Stated task ->
Reproduce the listing below word for word, keeping every line in its original order.

Data lines ->
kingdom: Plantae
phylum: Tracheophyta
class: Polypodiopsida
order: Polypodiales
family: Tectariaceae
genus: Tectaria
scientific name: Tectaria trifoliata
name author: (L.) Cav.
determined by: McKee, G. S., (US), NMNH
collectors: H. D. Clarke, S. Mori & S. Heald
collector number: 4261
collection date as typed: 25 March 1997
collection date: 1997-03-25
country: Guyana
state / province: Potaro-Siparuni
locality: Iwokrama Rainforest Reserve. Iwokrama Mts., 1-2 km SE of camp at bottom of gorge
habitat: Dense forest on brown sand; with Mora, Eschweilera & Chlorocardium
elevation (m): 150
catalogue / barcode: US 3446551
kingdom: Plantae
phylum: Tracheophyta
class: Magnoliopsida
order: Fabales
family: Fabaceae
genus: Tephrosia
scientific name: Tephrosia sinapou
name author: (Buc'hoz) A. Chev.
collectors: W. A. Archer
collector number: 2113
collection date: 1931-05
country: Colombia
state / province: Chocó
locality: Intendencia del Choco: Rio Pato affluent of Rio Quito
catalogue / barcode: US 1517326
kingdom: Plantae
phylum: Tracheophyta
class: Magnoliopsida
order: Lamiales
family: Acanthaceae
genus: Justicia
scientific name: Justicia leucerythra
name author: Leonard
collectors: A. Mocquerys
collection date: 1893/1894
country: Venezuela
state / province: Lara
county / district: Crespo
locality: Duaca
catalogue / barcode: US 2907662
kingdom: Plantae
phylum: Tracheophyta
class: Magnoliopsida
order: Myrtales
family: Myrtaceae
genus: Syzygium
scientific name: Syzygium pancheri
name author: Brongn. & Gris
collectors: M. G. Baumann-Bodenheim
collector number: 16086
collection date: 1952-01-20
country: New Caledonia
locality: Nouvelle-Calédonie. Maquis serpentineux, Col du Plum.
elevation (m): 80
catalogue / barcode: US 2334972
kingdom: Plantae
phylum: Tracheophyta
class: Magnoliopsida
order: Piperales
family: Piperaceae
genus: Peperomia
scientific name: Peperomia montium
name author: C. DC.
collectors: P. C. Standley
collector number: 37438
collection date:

Reply to the exercise ->
kingdom: Plantae
phylum: Tracheophyta
class: Polypodiopsida
order: Polypodiales
family: Tectariaceae
genus: Tectaria
scientific name: Tectaria trifoliata
name author: (L.) Cav.
determined by: McKee, G. S., (US), NMNH
collectors: H. D. Clarke, S. Mori & S. Heald
collector number: 4261
collection date as typed: 25 March 1997
collection date: 1997-03-25
country: Guyana
state / province: Potaro-Siparuni
locality: Iwokrama Rainforest Reserve. Iwokrama Mts., 1-2 km SE of camp at bottom of gorge
habitat: Dense forest on brown sand; with Mora, Eschweilera & Chlorocardium
elevation (m): 150
catalogue / barcode: US 3446551
kingdom: Plantae
phylum: Tracheophyta
class: Magnoliopsida
order: Fabales
family: Fabaceae
genus: Tephrosia
scientific name: Tephrosia sinapou
name author: (Buc'hoz) A. Chev.
collectors: W. A. Archer
collector number: 2113
collection date: 1931-05
country: Colombia
state / province: Chocó
locality: Intendencia del Choco: Rio Pato affluent of Rio Quito
catalogue / barcode: US 1517326
kingdom: Plantae
phylum: Tracheophyta
class: Magnoliopsida
order: Lamiales
family: Acanthaceae
genus: Justicia
scientific name: Justicia leucerythra
name author: Leonard
collectors: A. Mocquerys
collection date: 1893/1894
country: Venezuela
state / province: Lara
county / district: Crespo
locality: Duaca
catalogue / barcode: US 2907662
kingdom: Plantae
phylum: Tracheophyta
class: Magnoliopsida
order: Myrtales
family: Myrtaceae
genus: Syzygium
scientific name: Syzygium pancheri
name author: Brongn. & Gris
collectors: M. G. Baumann-Bodenheim
collector number: 16086
collection date: 1952-01-20
country: New Caledonia
locality: Nouvelle-Calédonie. Maquis serpentineux, Col du Plum.
elevation (m): 80
catalogue / barcode: US 2334972
kingdom: Plantae
phylum: Tracheophyta
class: Magnoliopsida
order: Piperales
family: Piperaceae
genus: Peperomia
scientific name: Peperomia montium
name author: C. DC.
collectors: P. C. Standley
collector number: 37438
collection date:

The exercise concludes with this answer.